On 13/12/2017 17:47, Rodney W. Grimes wrote:
On Tue, 12 Dec 2017 14:58:28 -0800
Cy Schubert <cy.schub...@komquats.com> wrote:
I think people responding to my thread made it clear that the WD Green
isn't the first-choice-solution for a 20/6 (not 24/7) duty drive and
the fact, that they have serviced now more than 25000 hours, it would
be wise to replace them with alternatives.
I think someone had an apm command that turns off the head park,
that would do wonders for drive life. On the other hand, I think
if it was my data and I saw that the drive had 2M head load cycles
I would be looking to get out of that driv with any data I could
not easily replace. If it was well backed up or easily replaced
my worries would be less.
WD made their first series of Green disks green by aggressively turning
them into sleep state. Like when few secs there was nog activity they
would park the head, spin it down, and sleep the disk...
Access would need to undo the whole series of command.

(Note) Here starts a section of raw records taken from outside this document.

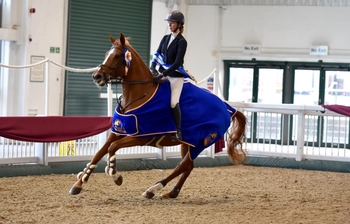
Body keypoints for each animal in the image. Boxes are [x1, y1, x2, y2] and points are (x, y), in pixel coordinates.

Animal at [69, 32, 249, 199]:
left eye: (117, 56)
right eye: (107, 53)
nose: (97, 76)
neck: (139, 95)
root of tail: (227, 107)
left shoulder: (141, 137)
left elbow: (112, 148)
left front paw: (115, 175)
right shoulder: (117, 131)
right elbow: (99, 152)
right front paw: (79, 184)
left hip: (201, 141)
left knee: (182, 165)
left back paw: (153, 189)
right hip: (188, 142)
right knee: (188, 166)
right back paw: (172, 192)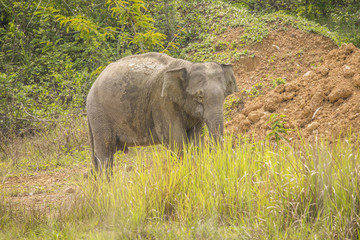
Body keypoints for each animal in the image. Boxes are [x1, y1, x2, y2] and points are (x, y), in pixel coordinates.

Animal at [86, 52, 239, 172]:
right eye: (199, 97)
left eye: (224, 95)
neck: (187, 66)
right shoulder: (162, 104)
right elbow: (176, 141)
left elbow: (195, 140)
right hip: (99, 114)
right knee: (105, 151)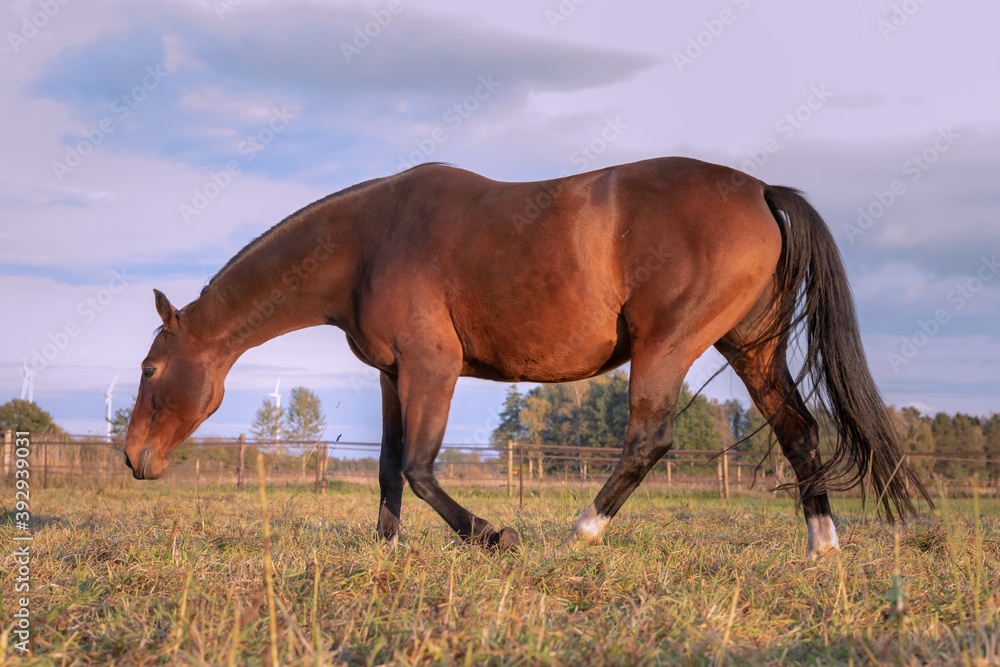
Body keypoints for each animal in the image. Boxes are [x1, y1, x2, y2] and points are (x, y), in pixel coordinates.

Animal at [124, 157, 930, 558]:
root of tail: (762, 191)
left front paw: (494, 535)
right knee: (800, 431)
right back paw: (821, 547)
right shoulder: (392, 373)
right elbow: (387, 467)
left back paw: (578, 533)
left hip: (669, 346)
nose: (134, 459)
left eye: (150, 371)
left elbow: (419, 467)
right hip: (752, 347)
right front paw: (386, 549)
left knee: (649, 438)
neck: (369, 240)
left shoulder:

This could be reset by writing in one of the disks registers. I remember
doing that for my 1,5G WDs (WD15EADS from 2009). That saved a lot of
startups. I still have 'm around, but only use them for things that are
not valuable at all. Some have died over time, but about half of them
still seem to work without much trouble.
WD used to have a .exe program to actually do this. But that did not
work on later disks. And turning things of on those disks was
impossible/a lot more complex.
This type of disk worked quite a long time in my ZFS setup. Like a few
years, but I turned parking of as soon as there was a lot of turmoil
about this in the community.
Now I using WD reds for small ZFS systems, and WD red Pro for large
private storage servers. Professional server get HGST He disks, a bit
more expensive, but very little fallout.